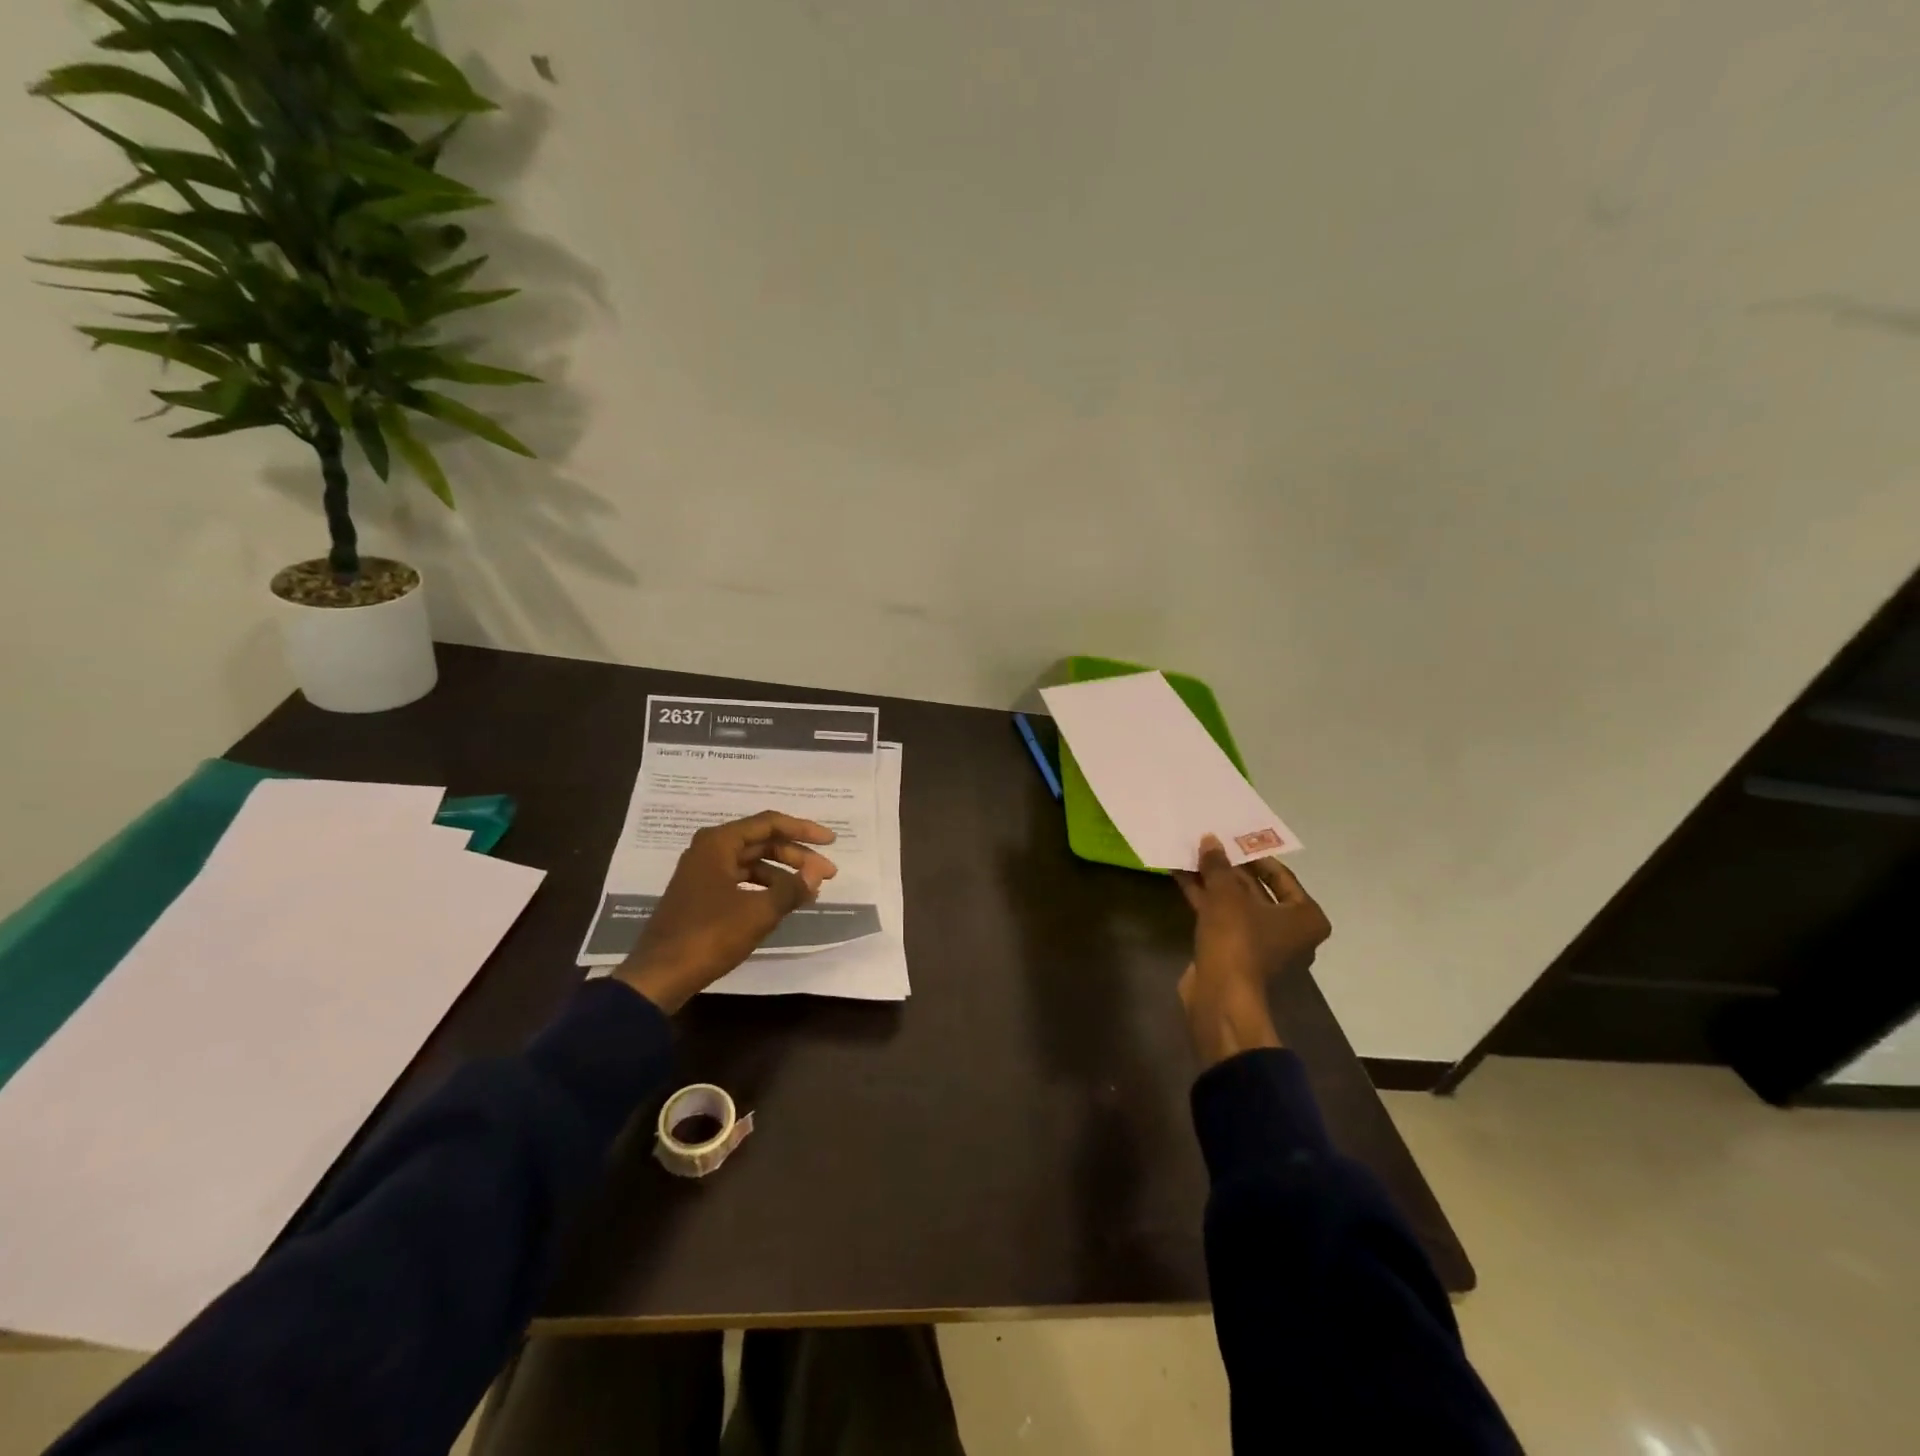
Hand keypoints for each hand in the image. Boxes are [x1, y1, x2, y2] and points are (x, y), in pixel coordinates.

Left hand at [614, 811, 837, 1012]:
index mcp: (719, 842)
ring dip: (783, 873)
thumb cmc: (709, 935)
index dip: (804, 830)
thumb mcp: (758, 912)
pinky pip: (741, 880)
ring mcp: (703, 873)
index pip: (770, 823)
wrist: (659, 975)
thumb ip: (792, 888)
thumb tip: (816, 872)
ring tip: (809, 892)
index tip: (832, 841)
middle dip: (797, 855)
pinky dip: (765, 888)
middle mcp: (709, 850)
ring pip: (753, 862)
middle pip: (762, 842)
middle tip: (828, 874)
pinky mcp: (701, 895)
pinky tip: (783, 903)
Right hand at [1171, 835, 1330, 1065]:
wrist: (1220, 994)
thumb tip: (1210, 839)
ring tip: (1189, 855)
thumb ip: (1218, 865)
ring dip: (1213, 882)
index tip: (1231, 838)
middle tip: (1208, 844)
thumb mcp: (1226, 894)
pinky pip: (1221, 917)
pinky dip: (1205, 899)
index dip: (1254, 855)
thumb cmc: (1237, 939)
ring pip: (1235, 904)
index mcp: (1305, 916)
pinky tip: (1181, 878)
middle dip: (1229, 868)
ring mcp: (1261, 943)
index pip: (1281, 876)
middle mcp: (1289, 930)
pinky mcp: (1234, 952)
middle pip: (1256, 889)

• WHAT THIS TASK INVOLVES:
Please return all of the material above exactly, minus any pictures.

• YOUR SOLUTION:
Hand keypoints for each hand in the image. Boxes are [x1, y1, x2, y2] and points are (x, y), in pixel coordinates.

Left hand at [614, 811, 837, 1012]:
index mcp: (719, 842)
ring dip: (783, 873)
thumb cmc: (709, 935)
index dip: (804, 830)
thumb mcp: (758, 912)
pinky pip: (741, 880)
ring mcp: (703, 873)
index pip: (770, 823)
wrist: (659, 975)
thumb ip: (792, 888)
thumb tip: (816, 872)
ring tip: (809, 892)
index tip: (832, 841)
middle dip: (797, 855)
pinky dip: (765, 888)
middle mcp: (709, 850)
ring pip: (753, 862)
middle pip: (762, 842)
middle tip: (828, 874)
pinky mcp: (701, 895)
pinky tip: (783, 903)
Right hand at [1171, 835, 1330, 1065]:
wrist: (1220, 994)
thumb tip: (1210, 839)
ring tip: (1189, 855)
thumb ip: (1218, 865)
ring dip: (1213, 882)
index tip: (1231, 838)
middle tip: (1208, 844)
thumb mcp: (1226, 894)
pinky pip: (1221, 917)
pinky dip: (1205, 899)
index dip: (1254, 855)
thumb cmc: (1237, 939)
ring pip: (1235, 904)
index mcp: (1305, 916)
pinky tip: (1181, 878)
middle dip: (1229, 868)
ring mcp: (1261, 943)
index pip: (1281, 876)
middle mcp: (1289, 930)
pinky mcp: (1234, 952)
middle pip: (1256, 889)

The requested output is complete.